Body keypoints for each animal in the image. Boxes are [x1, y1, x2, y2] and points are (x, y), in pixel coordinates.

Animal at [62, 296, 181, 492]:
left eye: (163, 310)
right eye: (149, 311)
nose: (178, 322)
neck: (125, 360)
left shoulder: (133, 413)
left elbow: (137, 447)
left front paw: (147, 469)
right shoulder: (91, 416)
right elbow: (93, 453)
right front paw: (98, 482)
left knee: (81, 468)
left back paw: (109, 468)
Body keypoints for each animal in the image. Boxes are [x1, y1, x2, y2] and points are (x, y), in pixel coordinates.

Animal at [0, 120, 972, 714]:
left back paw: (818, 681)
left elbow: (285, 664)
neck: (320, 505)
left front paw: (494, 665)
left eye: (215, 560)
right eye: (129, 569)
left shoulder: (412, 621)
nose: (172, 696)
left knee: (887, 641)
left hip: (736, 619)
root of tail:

TASK PROMPT:
Copy exactly, word for word, the line with "left eye: (163, 310)" through the final line of the listing.

PROBLEM SOLUTION:
left eye: (163, 310)
right eye: (149, 311)
nose: (178, 322)
neck: (125, 360)
left shoulder: (133, 413)
left elbow: (137, 447)
left front paw: (147, 469)
right shoulder: (91, 416)
right elbow: (93, 453)
right front paw: (98, 482)
left knee: (81, 468)
left back paw: (109, 468)
Body keypoints for each animal in the image. Boxes are [x1, y1, x2, y2] and points are (x, y), in pixel coordinates.

Animal at [0, 120, 972, 714]:
left back paw: (818, 681)
left elbow: (285, 664)
neck: (320, 505)
left front paw: (494, 665)
left eye: (215, 560)
right eye: (129, 569)
left shoulder: (412, 621)
nose: (172, 696)
left knee: (887, 641)
left hip: (736, 619)
root of tail:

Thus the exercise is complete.